Santa Cruz County History - People

A Walk Through Time: Henry P. Rice and Sheriff Elmer Dakan
by Janet Krassow and
by Randy Krassow

Henry P. Rice was a Hollander, and genuine Dutchman, who enjoyed the distinction of being the first native of Holland to reside in Santa Cruz County. His habits were sober, industrious, and economical, and this pioneer carried within him the noble traits of honesty and integrity. He was well known throughout the area and was a very successful businessman.

Rice arrived from Holland in the early 1850s almost penniless, however, his great work ethic built him quite a fortune. Rice set himself up as a money lender, but he could hardly be called greedy as the amount of interest he charged was always modest. Later in life, Rice retired to his home and became a recluse. When he did find it necessary to go into town, he did so clad in wooden shoes that was the custom in his native land. Henry Rice was an eccentric person indeed, but the townspeople always held him in high esteem.

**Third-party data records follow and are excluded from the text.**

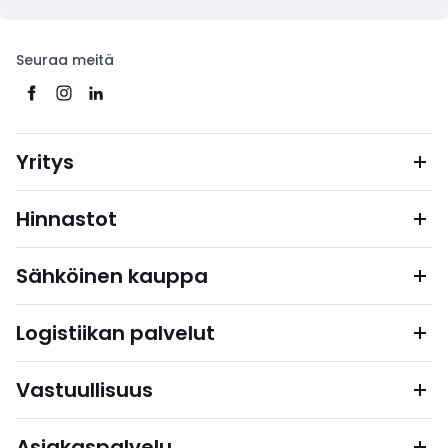
Seuraa meitä
Yritys
Hinnastot
Sähköinen kauppa
Logistiikan palvelut
Vastuullisuus
Asiakaspalvelu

Photograph of the Memorial for Henry P. Rice
The Memorial for Henry P. Rice

As death approached, he bought a plot at Santa Cruz Memorial Park and designed his own monument. He passed away on September 14, 1904 and his many friends followed along behind the horse-drawn hearse as it brought his remains to their final resting place. When the grave was opened, found within was a bottle containing precise instructions how Rice wanted to be buried.

Buried next to Henry P. Rice is his son-in-law, Sheriff Elmer Dakan. The sheriff was born in Ohio, but came to California at an early age and spent the greater part of his life in Santa Cruz County. He was a farmer in Soquel, and afterward a butcher, being the longtime proprietor of the Central Market on Pacific Avenue.

Dakan, however, is best remembered as one of the sheriffs who brought law and order to Santa Cruz. He ascended to that office in 1879 and held it for a total of ten years. During his tenure, most of the old time banditos, who plagued the countryside, were run into the ground and either killed or sent to state prison. Dakan was a tough, resolute man, who never allowed himself to back down from a fight. After retiring from office, Dakan bought a farm near Soquel, where he died on December 2, 1899, the result of being thrown from a horse.